Break clear away once in a while and climb a mountain or spend a week in the woods.
Wash your spirit clean.
I’m home, friends.
I have wanted to post for many days, and I regret the delay in sharing my photos and experiences. As strong as I feel spiritually, I have had to spend the last few days at home waiting out the aftermath of unbearable pain and fatigue. Illness is my constant companion.
I do indeed feel grateful that I felt well enough to enjoy my four days away.
After lots of contemplation, in September my husband and I settled on a Mammoth Lakes getaway. For those who aren’t familiar, Mammoth is a resort community in the Eastern Sierra not far from Yosemite, mostly known as a premier skiing destination, but it is equally beautiful and desirable in the summer and fall for fishing, hiking and mountain biking. This delightful piece of heaven right here on earth is a four hour drive from our home.
There is a drama and grandeur of the Eastern Sierra that you just can’t experience on the west side of the range. Nearing Mammoth on Highway 395, the road is at an elevation of 8000 feet, with Nevada’s high plains desert on one side and the majesty of the Sierra’s peaks on the other. When we approach the mountains from our home from the west, it is an experience of winding roads and a gradual climb over the foothills. When I take in the view on the east side I can’t help but think of the early settlers and when they set eyes on this mountain range for the first time. It really does leave me breathless.
We spent our time enjoying the hiking trails and views of Mammoth’s many lakes. Horseshoe Lake is especially fascinating. Mammoth is in fact a volcano, so all kinds of interesting geologic goings on are happening at all times. In the late 80’s scientists noticed that miles of forest were dying off due to CO2 emissions on one side of the mountain, with a significant change occurring around Horseshoe. The emissions occur to this day, but scientists do block off less safe areas for visitors. The dead trees possess a haunting beauty that photos cannot do justice.
This is nearby Lake Mamie.
And Lake Mary.
And a very popular view, looking down on Twin Lakes.
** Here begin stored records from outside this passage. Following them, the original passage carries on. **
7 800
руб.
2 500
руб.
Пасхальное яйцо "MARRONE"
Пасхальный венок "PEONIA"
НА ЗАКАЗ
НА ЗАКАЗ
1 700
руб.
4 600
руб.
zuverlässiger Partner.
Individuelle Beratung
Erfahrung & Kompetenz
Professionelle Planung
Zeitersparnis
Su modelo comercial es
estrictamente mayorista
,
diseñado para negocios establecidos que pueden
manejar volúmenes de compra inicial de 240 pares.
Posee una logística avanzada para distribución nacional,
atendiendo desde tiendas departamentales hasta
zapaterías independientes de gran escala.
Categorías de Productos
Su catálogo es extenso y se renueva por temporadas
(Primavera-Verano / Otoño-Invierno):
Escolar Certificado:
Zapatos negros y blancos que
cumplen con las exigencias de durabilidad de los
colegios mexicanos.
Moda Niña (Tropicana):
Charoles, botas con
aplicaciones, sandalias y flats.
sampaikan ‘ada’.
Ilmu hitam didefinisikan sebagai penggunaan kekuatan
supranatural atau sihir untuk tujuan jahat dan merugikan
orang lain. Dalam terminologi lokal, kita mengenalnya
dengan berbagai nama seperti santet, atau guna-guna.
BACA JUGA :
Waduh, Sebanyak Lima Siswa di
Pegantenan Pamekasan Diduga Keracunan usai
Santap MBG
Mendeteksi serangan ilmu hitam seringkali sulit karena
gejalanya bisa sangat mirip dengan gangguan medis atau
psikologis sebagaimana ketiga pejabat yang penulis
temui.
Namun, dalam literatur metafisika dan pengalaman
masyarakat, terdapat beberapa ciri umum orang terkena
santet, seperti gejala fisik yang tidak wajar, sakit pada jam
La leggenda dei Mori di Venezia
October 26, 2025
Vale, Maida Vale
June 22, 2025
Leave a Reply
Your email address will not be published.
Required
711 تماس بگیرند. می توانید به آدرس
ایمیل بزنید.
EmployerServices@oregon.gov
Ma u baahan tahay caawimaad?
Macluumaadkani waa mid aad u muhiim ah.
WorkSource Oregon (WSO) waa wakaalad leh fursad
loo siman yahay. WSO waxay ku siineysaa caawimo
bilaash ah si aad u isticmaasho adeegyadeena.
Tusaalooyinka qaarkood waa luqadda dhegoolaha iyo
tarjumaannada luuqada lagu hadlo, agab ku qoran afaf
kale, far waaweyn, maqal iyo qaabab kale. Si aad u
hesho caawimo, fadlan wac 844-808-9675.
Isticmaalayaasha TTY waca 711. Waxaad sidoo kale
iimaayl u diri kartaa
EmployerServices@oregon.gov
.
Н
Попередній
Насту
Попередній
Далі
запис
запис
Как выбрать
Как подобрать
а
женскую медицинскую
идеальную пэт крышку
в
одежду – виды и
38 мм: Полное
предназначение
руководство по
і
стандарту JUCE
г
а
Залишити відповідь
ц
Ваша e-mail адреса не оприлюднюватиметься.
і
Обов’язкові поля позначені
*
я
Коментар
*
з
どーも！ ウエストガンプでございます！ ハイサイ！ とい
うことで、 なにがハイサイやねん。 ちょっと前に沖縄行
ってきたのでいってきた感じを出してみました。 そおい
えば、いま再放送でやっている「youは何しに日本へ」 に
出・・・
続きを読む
We also spent an afternoon on the other side of the mountain, at the Devils Postpile National Monument. This is another special spot that is evidence of the earth’s power. Scientists estimate that over 100,000 years ago, a lava flow came through this area and turned a section of rock cliff into vertical, uniform columns.
The hike to this spot is an easy 1/2 mile, but my husband and I decided to climb to the top, which can be rather grueling, particularly at an elevation of about 10,000 feet. If you ever find yourself here, I suggest that you do take the climb. The trail is safe, and it really does put it in perspective. You get an appreciation of how large these columns really are, being right on top of them. And it’s especially fascinating when you see that so many of them are in the form of a perfectly shaped hexagon. It’s so reminiscent of a turtle’s shell.
On our way home we decided against driving through Yosemite. A few hours just isn’t enough there; Yosemite truly needs a dedicated trip of its own, and perhaps that is something we can do in the late spring when the famous waterfalls are at their grandest. Instead we took a short detour so I could get a few shots of Emerald Bay at Lake Tahoe.
Friends, there are no words. Sometimes I can’t believe I live two hours from this place.
There is so much more to talk about. I have material for many posts to come. For now what I want to express is this~travel, and nature specifically, truly do remind me that I am meant for so much more in this life. For four precious days I was able to heal my spirit, mind and body with the serenity, peace and freedom that only Earth’s magic can give. I forgot that I am a sick person. I breathed in the healing air. I laid these eyes upon God’s handwriting. I did all of this in the presence of love, holding the hand of the co-author of my life.
I am grateful for the memories of every single day and moment.
Each is a gift that I could never put a price on.